◆ Task goal ◆
Update the listing below by changing each "Compiègne" to "Noyon" and leaving everything else unchanged. Leave the pictures out of your answer.

+ + + + +

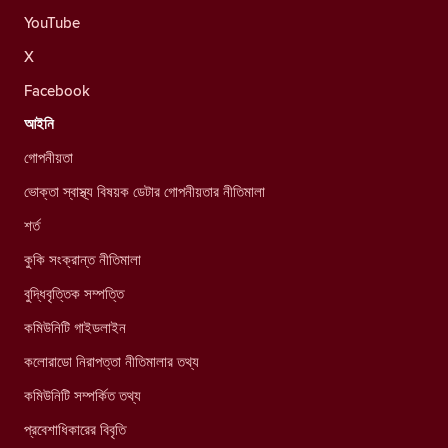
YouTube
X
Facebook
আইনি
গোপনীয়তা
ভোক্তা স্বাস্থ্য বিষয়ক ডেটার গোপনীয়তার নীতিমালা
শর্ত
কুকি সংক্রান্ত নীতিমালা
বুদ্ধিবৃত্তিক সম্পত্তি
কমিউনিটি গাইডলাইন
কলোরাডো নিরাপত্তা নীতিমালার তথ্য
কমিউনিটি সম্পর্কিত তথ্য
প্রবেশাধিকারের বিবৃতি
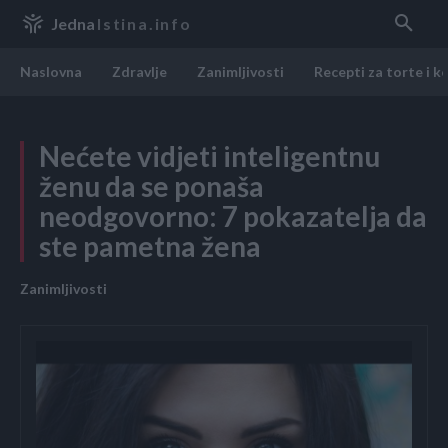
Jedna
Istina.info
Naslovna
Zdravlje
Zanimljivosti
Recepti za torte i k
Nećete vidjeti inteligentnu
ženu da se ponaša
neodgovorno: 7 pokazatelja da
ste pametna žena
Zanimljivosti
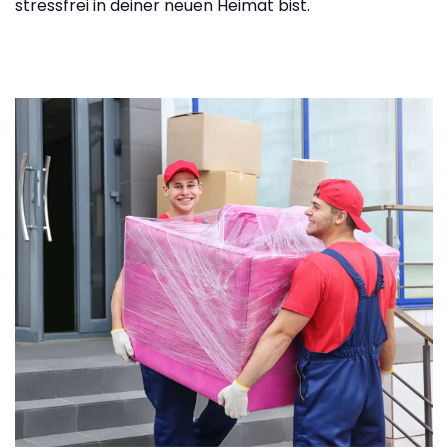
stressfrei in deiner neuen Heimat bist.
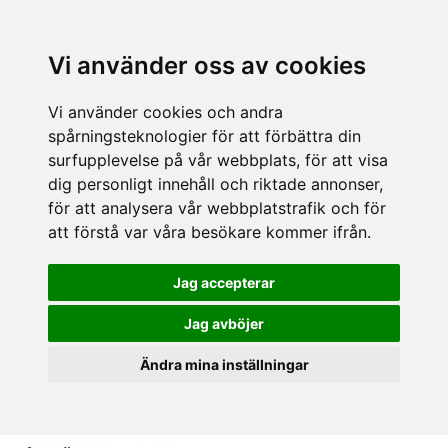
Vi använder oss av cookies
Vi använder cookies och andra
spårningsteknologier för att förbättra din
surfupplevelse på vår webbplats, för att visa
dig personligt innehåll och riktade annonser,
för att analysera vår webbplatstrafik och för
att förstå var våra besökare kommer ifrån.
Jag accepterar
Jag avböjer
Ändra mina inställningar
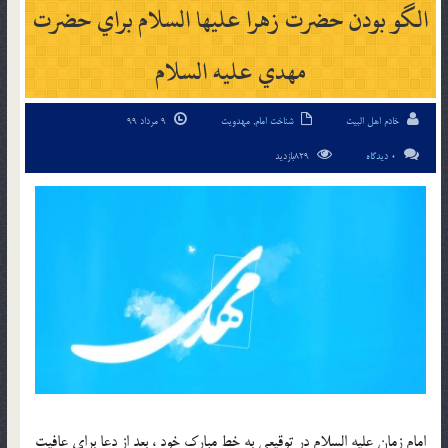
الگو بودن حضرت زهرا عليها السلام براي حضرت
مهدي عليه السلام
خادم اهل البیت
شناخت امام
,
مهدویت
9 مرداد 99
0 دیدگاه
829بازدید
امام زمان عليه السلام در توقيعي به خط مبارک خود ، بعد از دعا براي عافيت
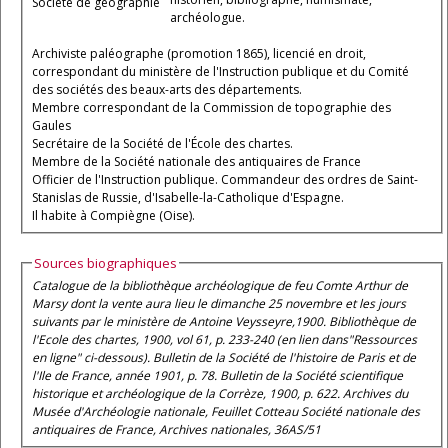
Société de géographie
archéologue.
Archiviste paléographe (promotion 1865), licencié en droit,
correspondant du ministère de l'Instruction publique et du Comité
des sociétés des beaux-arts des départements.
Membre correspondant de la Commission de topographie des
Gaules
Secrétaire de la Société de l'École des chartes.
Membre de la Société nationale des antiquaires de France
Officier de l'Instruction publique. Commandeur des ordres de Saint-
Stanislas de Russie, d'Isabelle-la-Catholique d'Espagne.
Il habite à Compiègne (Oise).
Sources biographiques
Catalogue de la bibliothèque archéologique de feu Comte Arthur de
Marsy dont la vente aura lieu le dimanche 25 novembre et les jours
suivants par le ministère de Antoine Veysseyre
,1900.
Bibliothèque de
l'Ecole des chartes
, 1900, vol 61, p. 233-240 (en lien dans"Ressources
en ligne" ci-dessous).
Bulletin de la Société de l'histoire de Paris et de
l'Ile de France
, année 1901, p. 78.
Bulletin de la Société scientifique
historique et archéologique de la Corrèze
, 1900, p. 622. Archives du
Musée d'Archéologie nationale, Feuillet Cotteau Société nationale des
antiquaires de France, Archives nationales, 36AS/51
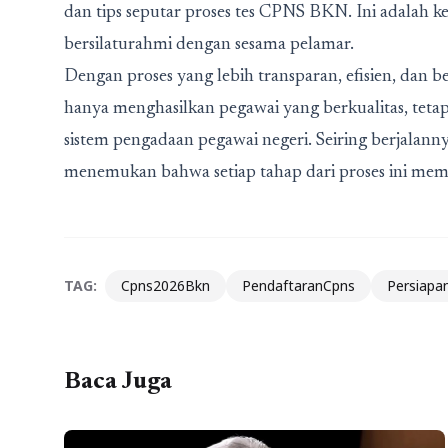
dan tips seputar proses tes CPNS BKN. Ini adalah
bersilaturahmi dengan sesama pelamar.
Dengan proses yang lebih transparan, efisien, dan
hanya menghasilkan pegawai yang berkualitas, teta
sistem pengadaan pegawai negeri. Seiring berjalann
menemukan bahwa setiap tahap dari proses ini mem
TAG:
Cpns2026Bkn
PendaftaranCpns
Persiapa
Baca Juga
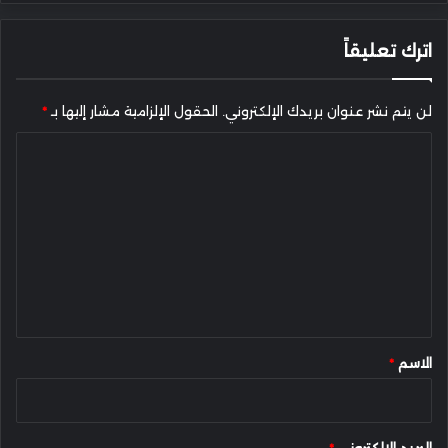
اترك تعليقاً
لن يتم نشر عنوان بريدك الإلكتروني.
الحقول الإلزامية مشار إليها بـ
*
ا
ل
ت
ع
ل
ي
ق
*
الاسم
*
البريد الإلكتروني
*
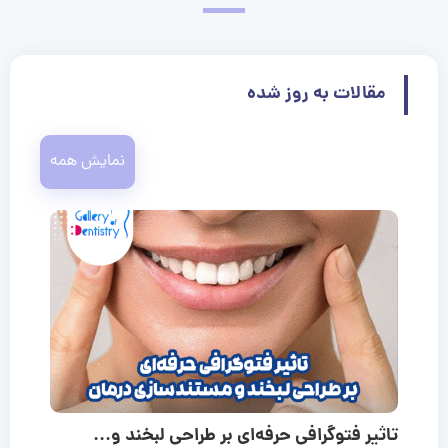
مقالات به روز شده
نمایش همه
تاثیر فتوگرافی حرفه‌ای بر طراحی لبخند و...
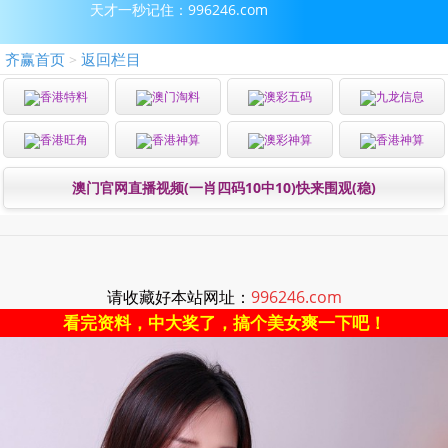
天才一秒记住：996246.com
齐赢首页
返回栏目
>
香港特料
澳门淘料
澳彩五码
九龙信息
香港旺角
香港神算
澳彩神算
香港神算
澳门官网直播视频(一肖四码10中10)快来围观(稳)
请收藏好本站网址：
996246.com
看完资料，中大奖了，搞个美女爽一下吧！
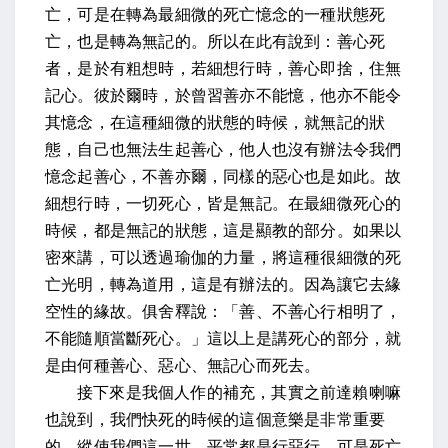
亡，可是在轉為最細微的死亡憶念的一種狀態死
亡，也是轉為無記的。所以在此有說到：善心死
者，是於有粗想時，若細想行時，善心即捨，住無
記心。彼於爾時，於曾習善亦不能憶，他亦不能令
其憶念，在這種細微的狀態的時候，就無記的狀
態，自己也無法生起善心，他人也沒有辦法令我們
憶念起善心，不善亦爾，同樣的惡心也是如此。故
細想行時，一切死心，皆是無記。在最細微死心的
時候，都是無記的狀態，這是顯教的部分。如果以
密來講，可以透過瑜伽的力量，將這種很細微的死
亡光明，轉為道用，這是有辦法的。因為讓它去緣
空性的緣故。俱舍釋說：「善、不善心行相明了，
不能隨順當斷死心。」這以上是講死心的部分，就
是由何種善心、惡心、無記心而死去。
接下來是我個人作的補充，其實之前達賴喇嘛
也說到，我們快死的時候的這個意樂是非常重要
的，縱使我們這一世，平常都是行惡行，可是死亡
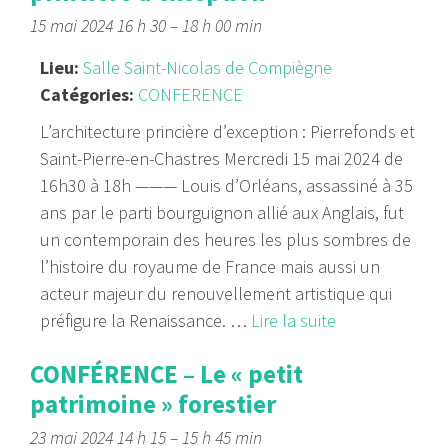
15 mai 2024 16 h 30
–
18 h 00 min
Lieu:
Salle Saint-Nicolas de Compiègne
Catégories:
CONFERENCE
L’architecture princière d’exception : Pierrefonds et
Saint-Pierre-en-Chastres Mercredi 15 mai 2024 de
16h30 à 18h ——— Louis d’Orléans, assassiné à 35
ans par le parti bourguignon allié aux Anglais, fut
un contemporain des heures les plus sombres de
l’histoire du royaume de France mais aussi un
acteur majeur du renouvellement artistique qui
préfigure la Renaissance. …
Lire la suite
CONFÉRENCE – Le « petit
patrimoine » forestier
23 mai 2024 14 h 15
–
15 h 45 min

+ + + + +

◆ Solution below ◆
YouTube
X
Facebook
আইনি
গোপনীয়তা
ভোক্তা স্বাস্থ্য বিষয়ক ডেটার গোপনীয়তার নীতিমালা
শর্ত
কুকি সংক্রান্ত নীতিমালা
বুদ্ধিবৃত্তিক সম্পত্তি
কমিউনিটি গাইডলাইন
কলোরাডো নিরাপত্তা নীতিমালার তথ্য
কমিউনিটি সম্পর্কিত তথ্য
প্রবেশাধিকারের বিবৃতি
Jedna
Istina.info
Naslovna
Zdravlje
Zanimljivosti
Recepti za torte i k
Nećete vidjeti inteligentnu
ženu da se ponaša
neodgovorno: 7 pokazatelja da
ste pametna žena
Zanimljivosti
stressfrei in deiner neuen Heimat bist.
Vi använder oss av cookies
Vi använder cookies och andra
spårningsteknologier för att förbättra din
surfupplevelse på vår webbplats, för att visa
dig personligt innehåll och riktade annonser,
för att analysera vår webbplatstrafik och för
att förstå var våra besökare kommer ifrån.
Jag accepterar
Jag avböjer
Ändra mina inställningar
الگو بودن حضرت زهرا عليها السلام براي حضرت
مهدي عليه السلام
خادم اهل البیت
شناخت امام
,
مهدویت
9 مرداد 99
0 دیدگاه
829بازدید
امام زمان عليه السلام در توقيعي به خط مبارک خود ، بعد از دعا براي عافيت
Société de géographie
archéologue.
Archiviste paléographe (promotion 1865), licencié en droit,
correspondant du ministère de l'Instruction publique et du Comité
des sociétés des beaux-arts des départements.
Membre correspondant de la Commission de topographie des
Gaules
Secrétaire de la Société de l'École des chartes.
Membre de la Société nationale des antiquaires de France
Officier de l'Instruction publique. Commandeur des ordres de Saint-
Stanislas de Russie, d'Isabelle-la-Catholique d'Espagne.
Il habite à Noyon (Oise).
Sources biographiques
Catalogue de la bibliothèque archéologique de feu Comte Arthur de
Marsy dont la vente aura lieu le dimanche 25 novembre et les jours
suivants par le ministère de Antoine Veysseyre
,1900.
Bibliothèque de
l'Ecole des chartes
, 1900, vol 61, p. 233-240 (en lien dans"Ressources
en ligne" ci-dessous).
Bulletin de la Société de l'histoire de Paris et de
l'Ile de France
, année 1901, p. 78.
Bulletin de la Société scientifique
historique et archéologique de la Corrèze
, 1900, p. 622. Archives du
Musée d'Archéologie nationale, Feuillet Cotteau Société nationale des
antiquaires de France, Archives nationales, 36AS/51
dan tips seputar proses tes CPNS BKN. Ini adalah
bersilaturahmi dengan sesama pelamar.
Dengan proses yang lebih transparan, efisien, dan
hanya menghasilkan pegawai yang berkualitas, teta
sistem pengadaan pegawai negeri. Seiring berjalann
menemukan bahwa setiap tahap dari proses ini mem
TAG:
Cpns2026Bkn
PendaftaranCpns
Persiapa
Baca Juga
اترك تعليقاً
لن يتم نشر عنوان بريدك الإلكتروني.
الحقول الإلزامية مشار إليها بـ
*
ا
ل
ت
ع
ل
ي
ق
*
الاسم
*
البريد الإلكتروني
*
مقالات به روز شده
نمایش همه
تاثیر فتوگرافی حرفه‌ای بر طراحی لبخند و...
天才一秒记住：996246.com
齐赢首页
返回栏目
>
香港特料
澳门淘料
澳彩五码
九龙信息
香港旺角
香港神算
澳彩神算
香港神算
澳门官网直播视频(一肖四码10中10)快来围观(稳)
请收藏好本站网址：
996246.com
看完资料，中大奖了，搞个美女爽一下吧！
亡，可是在轉為最細微的死亡憶念的一種狀態死
亡，也是轉為無記的。所以在此有說到：善心死
者，是於有粗想時，若細想行時，善心即捨，住無
記心。彼於爾時，於曾習善亦不能憶，他亦不能令
其憶念，在這種細微的狀態的時候，就無記的狀
態，自己也無法生起善心，他人也沒有辦法令我們
憶念起善心，不善亦爾，同樣的惡心也是如此。故
細想行時，一切死心，皆是無記。在最細微死心的
時候，都是無記的狀態，這是顯教的部分。如果以
密來講，可以透過瑜伽的力量，將這種很細微的死
亡光明，轉為道用，這是有辦法的。因為讓它去緣
空性的緣故。俱舍釋說：「善、不善心行相明了，
不能隨順當斷死心。」這以上是講死心的部分，就
是由何種善心、惡心、無記心而死去。
接下來是我個人作的補充，其實之前達賴喇嘛
也說到，我們快死的時候的這個意樂是非常重要
的，縱使我們這一世，平常都是行惡行，可是死亡
15 mai 2024 16 h 30
–
18 h 00 min
Lieu:
Salle Saint-Nicolas de Noyon
Catégories:
CONFERENCE
L’architecture princière d’exception : Pierrefonds et
Saint-Pierre-en-Chastres Mercredi 15 mai 2024 de
16h30 à 18h ——— Louis d’Orléans, assassiné à 35
ans par le parti bourguignon allié aux Anglais, fut
un contemporain des heures les plus sombres de
l’histoire du royaume de France mais aussi un
acteur majeur du renouvellement artistique qui
préfigure la Renaissance. …
Lire la suite
CONFÉRENCE – Le « petit
patrimoine » forestier
23 mai 2024 14 h 15
–
15 h 45 min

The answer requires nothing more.